6. IFS: del yo fragmentado al Self regulado
Richard Schwartz propuso con IFS que no somos uno, sino muchos.
Dentro de cada persona viven partes heridas (exiles), partes que las protegen (managers, firefighters), y un núcleo llamado Self.
El Self no es una identidad, sino un estado de regulación compasiva: el sistema nervioso en coherencia, el corazón abierto, la mente curiosa.
Cuando estamos dominados por partes protectoras —como el policía interno del trauma— repetimos la economía del miedo.
Pero cuando el Self toma presencia, el cuerpo se calma sin necesitar control.
Ya no hace falta justificar al agresor ni odiarlo: basta con sentir el dolor sin colapsar.
Esa es la verdadera libertad: no tener que elegir entre pertenecer y existir.
IFS no destruye el yo, lo reorganiza.
Devuelve al Self el liderazgo interno.
Y donde antes había contabilidad de daño, instala confianza.
7. Reeducar el cuerpo a la libertad
Sanar no es escapar del pasado, sino enseñar al sistema nervioso que la libertad no mata.
El cuerpo debe aprender a tolerar la calma sin sumisión, la soledad sin amenaza.
Prácticas como mindfulness, respiración consciente y autocompasión fortalecen ese músculo invisible que nos permite descansar sin obedecer.

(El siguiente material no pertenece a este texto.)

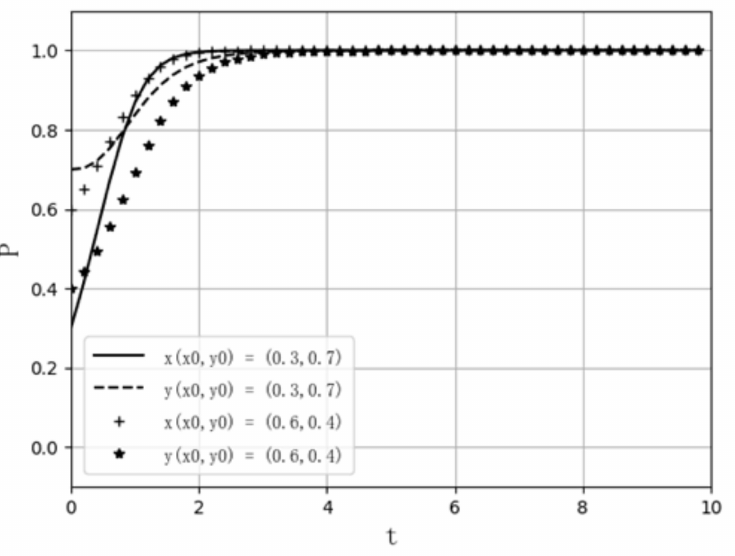
Figure 3. Path diagram of the evolutionary game on abandoned land transfer between farmers and agricultural enterprises under constraints ( I 2 + B < I 3 − C and point E located at the lower left).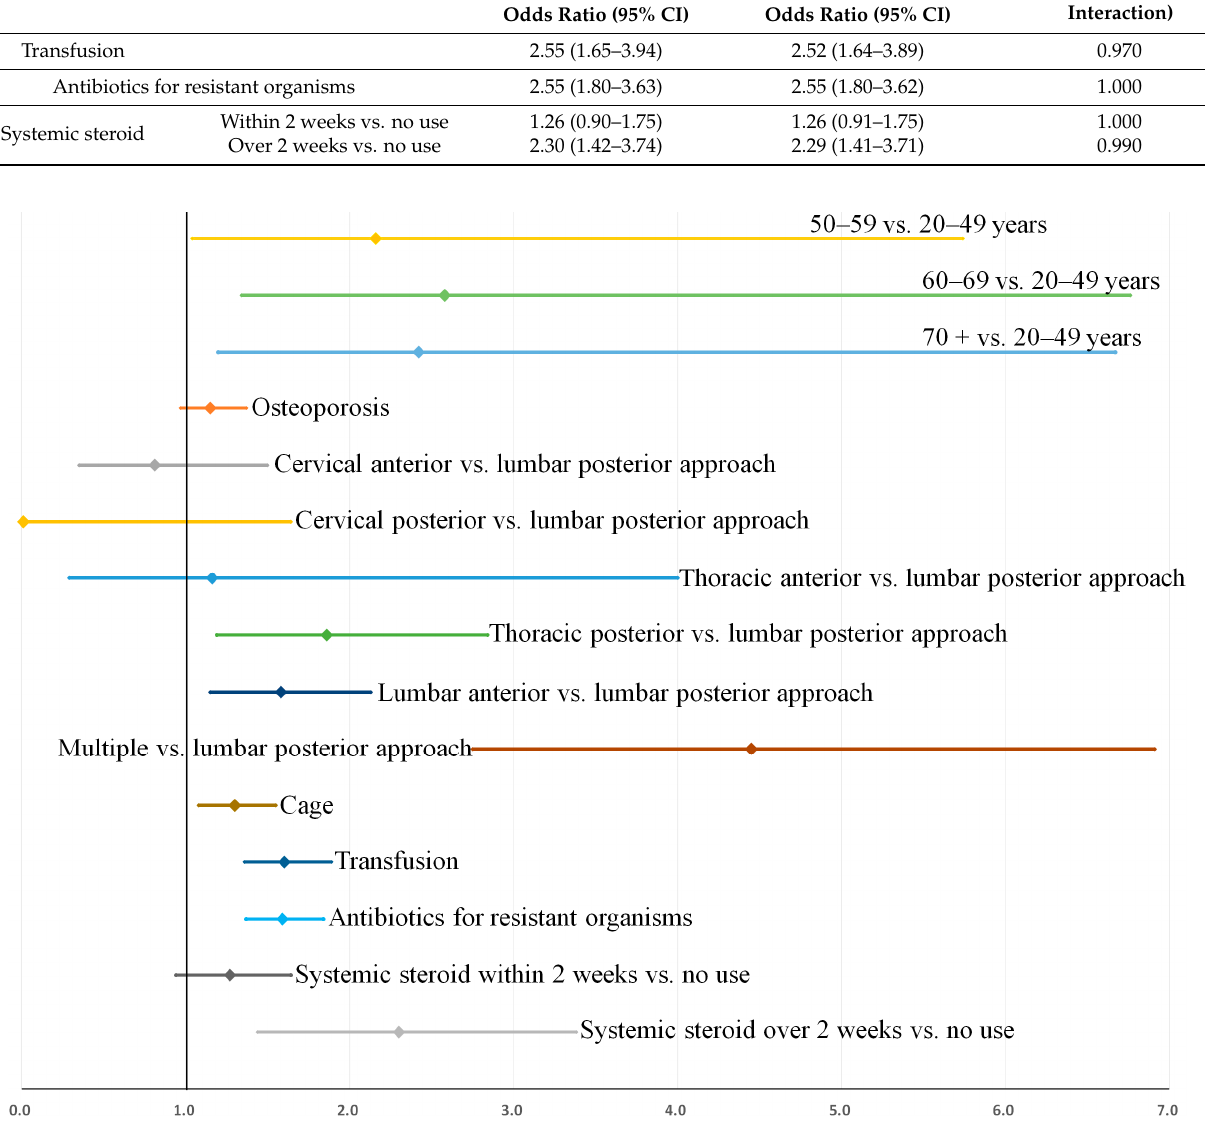
Figure 6. Factors associated with recurrence when recurrence was defined as an infection requiring over 2 weeks of antibiotic treatment: Bootstrap-adjusted odds ratios and their 95% confidence interval (Supplementary Table S6).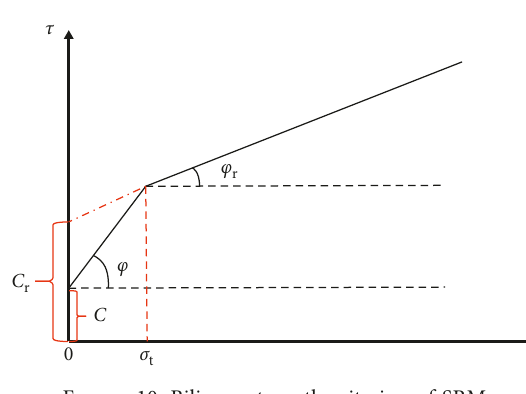
Figure 10: Bilinear strength criterion of SRM.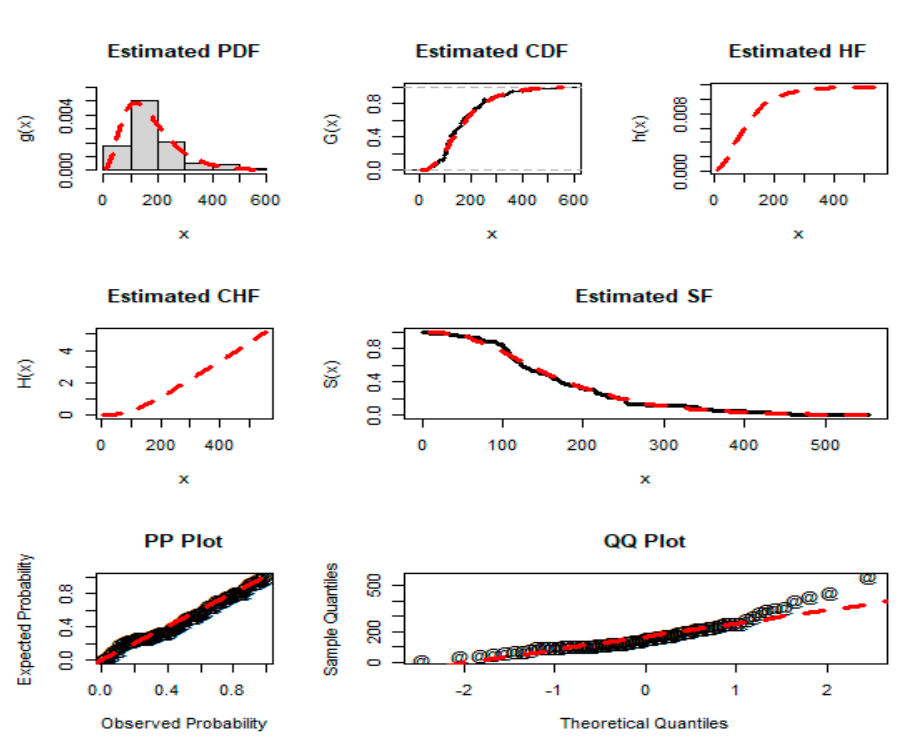
Figure 5. Estimated PDF, CDF, HF, CHF, SF, PP plot, and QQ plot of the NGLog–Weib distribution for dataset 1.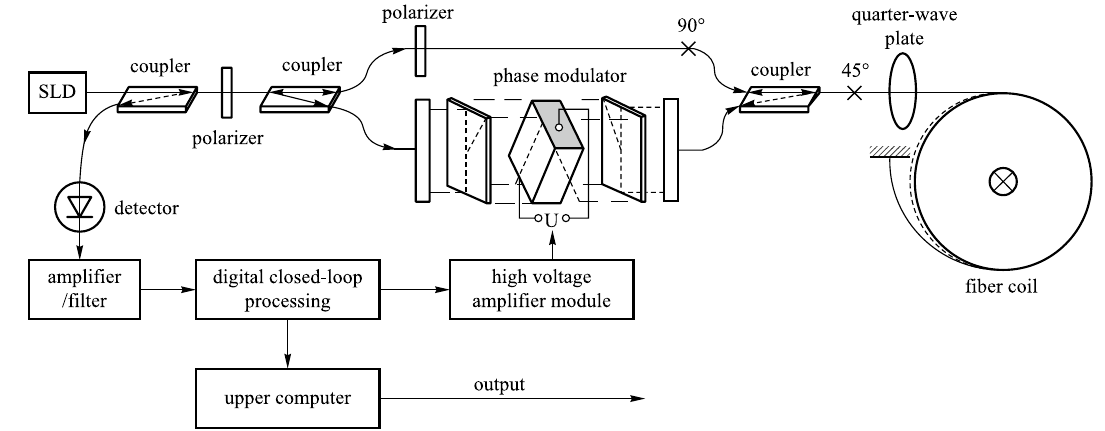
Fig. 18 FOCT based on the spatial phase modulation method [94]. Copyright 2020, Qi Y. Reprinted with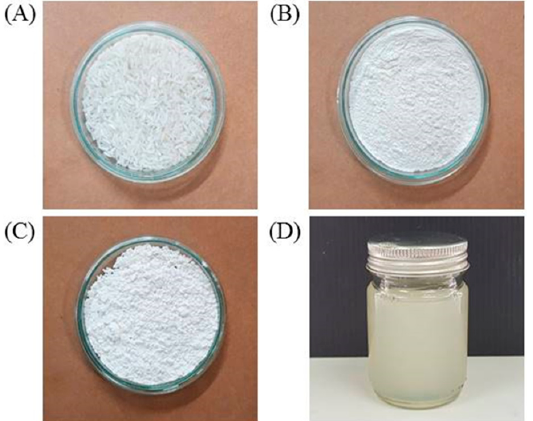
Figure 1. Outer appearance of ( A ) rice grains; ( B ) raw rice powders; ( C ) modified rice powders and ( D ) rice gel preparation.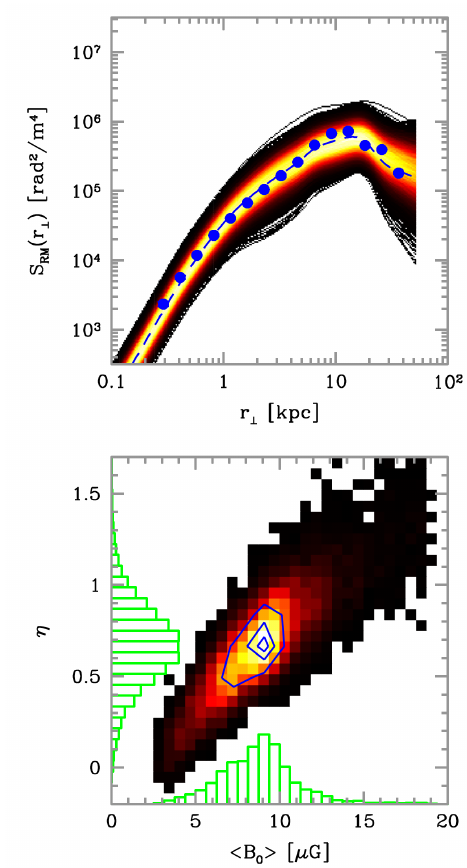
Figure 3. Results from the Bayesian 3-dimensional analysis of the rotation measure structure function in the galaxy cluster A2199 [27]. Top : dots represent the data, the shaded area represents the population of synthetic RM structure functions from the posterior distribution, and the dashed line corresponds to the most probable value for the model parameters. Bottom : one-dimensional (histograms) and two-dimensional (colors and contours) marginalizations of the posterior for the model parameters (cid:104) B (cid:105) and η 0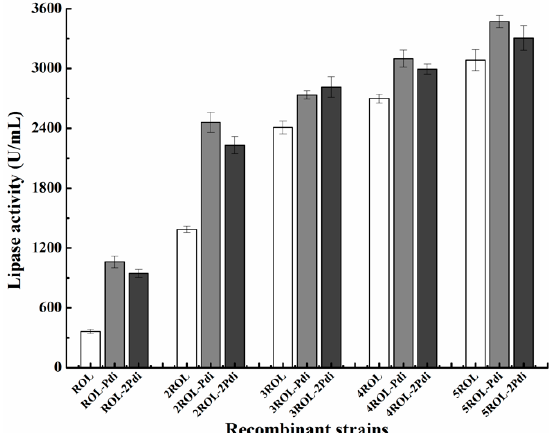
Figure 1. Rhizopus oryzae lipase (ROL) activity of the recombinant strains harboring different copy numbers of ROL gene and protein disulfide isomerase ( Pdi ) gene. All values are presented as the mean ± standard deviation of three independent experiments.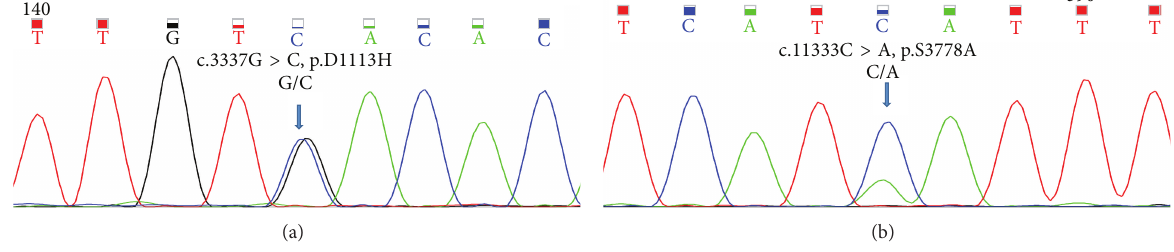
Figure 2: Sangers sequencing results of the APOB (NM 000384.2) variants identified by whole exome sequencing of the patient. (a) Showing the variant c.3337G > C in exon 22 and (b) showing the variant c.11333C > A in exon 26 of the APOB gene.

Desde IFS, eso significa que las partes dejan de luchar entre sí y reconocen al Self como guía.
El yo deja de ser una ficción que negocia con el trauma y se vuelve un campo donde todas las partes pueden coexistir sin miedo.
8. Epílogo: romper la contabilidad del dolor
El síndrome de Estocolmo revela la raíz económica del yo: un intento perpetuo de equilibrar el presupuesto del sufrimiento.
Pero cuando el Self aparece, la contabilidad se detiene.
La mente deja de justificar.
El cuerpo respira sin permiso.
Y por fin, la calma no depende de amar al captor, sino de dejar de ser prisionero de la historia.
Quizás esa sea la verdadera economía del yo:
el instante en que el silencio no es sumisión, sino soberanía.